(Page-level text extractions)
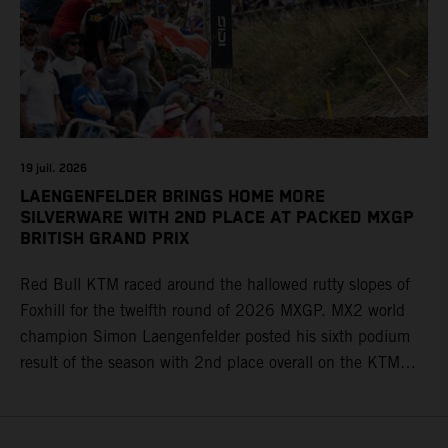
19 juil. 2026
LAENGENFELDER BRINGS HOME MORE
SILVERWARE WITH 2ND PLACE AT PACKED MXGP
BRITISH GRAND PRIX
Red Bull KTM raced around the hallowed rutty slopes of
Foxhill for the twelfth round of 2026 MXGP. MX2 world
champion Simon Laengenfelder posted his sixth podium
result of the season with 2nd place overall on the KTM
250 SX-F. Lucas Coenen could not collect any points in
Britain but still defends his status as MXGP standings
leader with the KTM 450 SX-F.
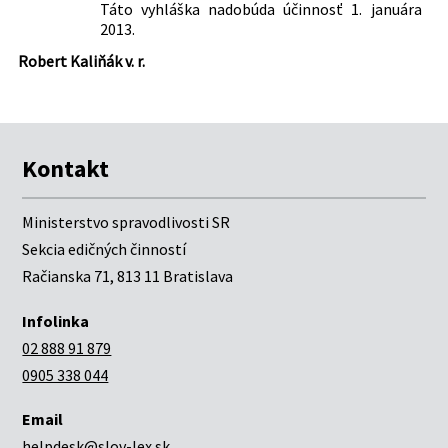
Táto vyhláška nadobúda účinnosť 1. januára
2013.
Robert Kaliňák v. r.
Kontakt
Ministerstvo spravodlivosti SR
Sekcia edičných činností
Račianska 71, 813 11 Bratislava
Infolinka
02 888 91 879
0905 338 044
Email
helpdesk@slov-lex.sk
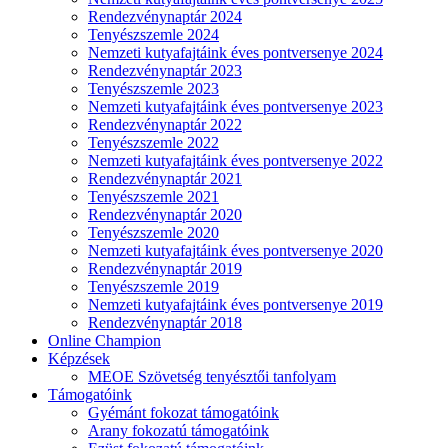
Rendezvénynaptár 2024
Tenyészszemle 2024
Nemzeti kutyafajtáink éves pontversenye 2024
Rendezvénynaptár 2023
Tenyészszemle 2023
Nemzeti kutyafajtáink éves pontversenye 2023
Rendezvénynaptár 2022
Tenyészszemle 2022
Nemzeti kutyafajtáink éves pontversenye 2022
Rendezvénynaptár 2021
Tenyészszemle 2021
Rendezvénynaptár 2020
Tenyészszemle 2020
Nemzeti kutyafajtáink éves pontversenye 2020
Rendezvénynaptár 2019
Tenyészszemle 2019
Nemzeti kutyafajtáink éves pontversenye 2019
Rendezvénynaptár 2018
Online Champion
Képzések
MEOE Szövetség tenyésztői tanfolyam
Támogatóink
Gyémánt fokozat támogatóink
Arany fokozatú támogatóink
...
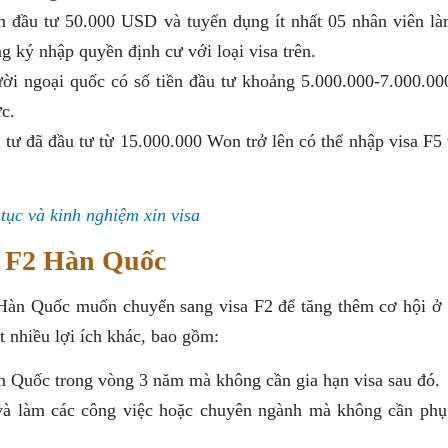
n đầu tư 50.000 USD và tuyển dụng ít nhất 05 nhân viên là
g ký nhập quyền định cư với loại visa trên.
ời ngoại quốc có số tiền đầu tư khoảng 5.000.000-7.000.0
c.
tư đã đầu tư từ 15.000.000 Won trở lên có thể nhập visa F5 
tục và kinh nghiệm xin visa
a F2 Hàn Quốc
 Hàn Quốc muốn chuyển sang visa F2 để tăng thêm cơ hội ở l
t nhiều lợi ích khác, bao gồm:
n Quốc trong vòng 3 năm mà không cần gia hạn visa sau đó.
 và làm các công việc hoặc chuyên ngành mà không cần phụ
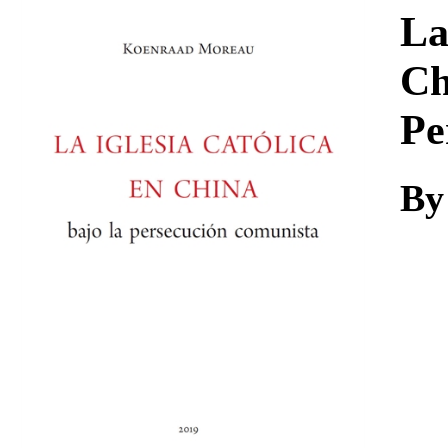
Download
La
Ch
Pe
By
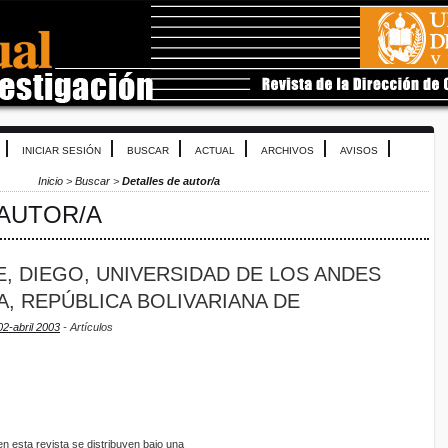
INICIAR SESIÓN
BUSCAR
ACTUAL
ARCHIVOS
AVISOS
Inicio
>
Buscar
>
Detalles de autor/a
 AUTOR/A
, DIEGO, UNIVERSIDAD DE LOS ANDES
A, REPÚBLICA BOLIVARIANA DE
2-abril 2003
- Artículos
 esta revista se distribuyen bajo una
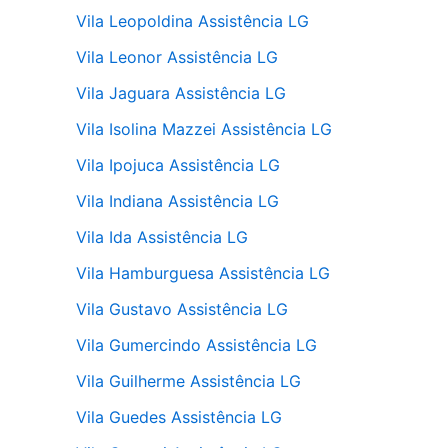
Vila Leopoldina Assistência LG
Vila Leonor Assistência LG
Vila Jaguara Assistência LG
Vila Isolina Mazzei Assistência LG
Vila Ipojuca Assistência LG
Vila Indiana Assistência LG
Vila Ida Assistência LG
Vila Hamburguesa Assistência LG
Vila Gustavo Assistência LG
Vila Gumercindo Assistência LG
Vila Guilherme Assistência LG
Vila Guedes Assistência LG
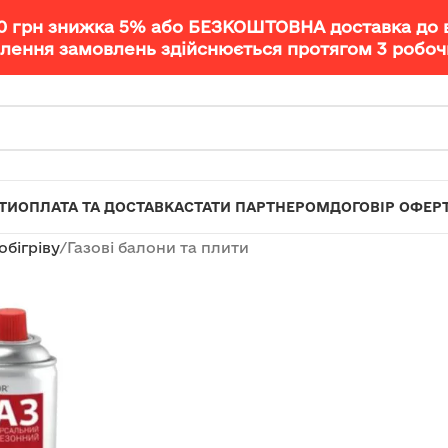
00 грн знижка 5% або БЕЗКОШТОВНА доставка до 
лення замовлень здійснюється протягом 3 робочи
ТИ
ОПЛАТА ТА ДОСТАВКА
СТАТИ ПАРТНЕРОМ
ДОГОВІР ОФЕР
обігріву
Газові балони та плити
---
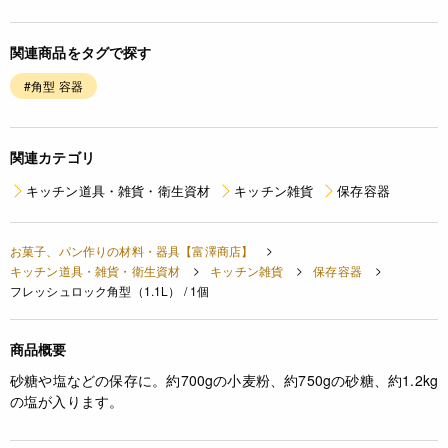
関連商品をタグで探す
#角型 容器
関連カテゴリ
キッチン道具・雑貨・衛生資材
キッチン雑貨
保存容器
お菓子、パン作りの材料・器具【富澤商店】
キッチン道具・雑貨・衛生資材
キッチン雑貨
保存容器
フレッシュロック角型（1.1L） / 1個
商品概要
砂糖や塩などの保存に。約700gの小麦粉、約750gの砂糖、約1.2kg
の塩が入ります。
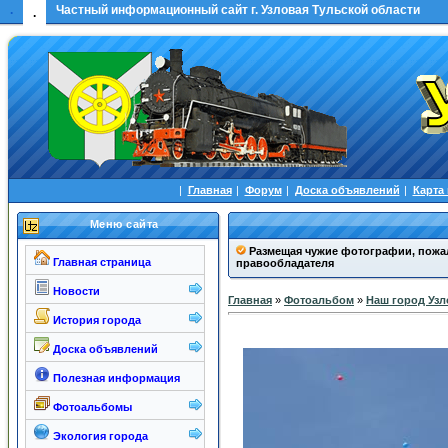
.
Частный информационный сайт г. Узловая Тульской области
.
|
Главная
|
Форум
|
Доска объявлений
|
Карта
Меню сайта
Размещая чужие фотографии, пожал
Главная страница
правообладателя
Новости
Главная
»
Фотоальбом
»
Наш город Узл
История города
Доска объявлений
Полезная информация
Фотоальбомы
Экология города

> **What you are asked to do**
Convert the stretch of the listing that opens with the line containing "19 juil. 2026" and closes with the line containing "helpdesk@slov-lex.sk" into a Markdown table with the columns Row and Text, numbering each line and skipping any blank ones. Leave the picture markers out of the table.

> **Answer below**
| Row | Text |
|---|---|
| 1 | 19 juil. 2026 |
| 2 | LAENGENFELDER BRINGS HOME MORE |
| 3 | SILVERWARE WITH 2ND PLACE AT PACKED MXGP |
| 4 | BRITISH GRAND PRIX |
| 5 | Red Bull KTM raced around the hallowed rutty slopes of |
| 6 | Foxhill for the twelfth round of 2026 MXGP. MX2 world |
| 7 | champion Simon Laengenfelder posted his sixth podium |
| 8 | result of the season with 2nd place overall on the KTM |
| 9 | 250 SX-F. Lucas Coenen could not collect any points in |
| 10 | Britain but still defends his status as MXGP standings |
| 11 | leader with the KTM 450 SX-F. |
| 12 | Táto vyhláška nadobúda účinnosť 1. januára |
| 13 | 2013. |
| 14 | Robert Kaliňák v. r. |
| 15 | Kontakt |
| 16 | Ministerstvo spravodlivosti SR |
| 17 | Sekcia edičných činností |
| 18 | Račianska 71, 813 11 Bratislava |
| 19 | Infolinka |
| 20 | 02 888 91 879 |
| 21 | 0905 338 044 |
| 22 | Email |
| 23 | helpdesk@slov-lex.sk |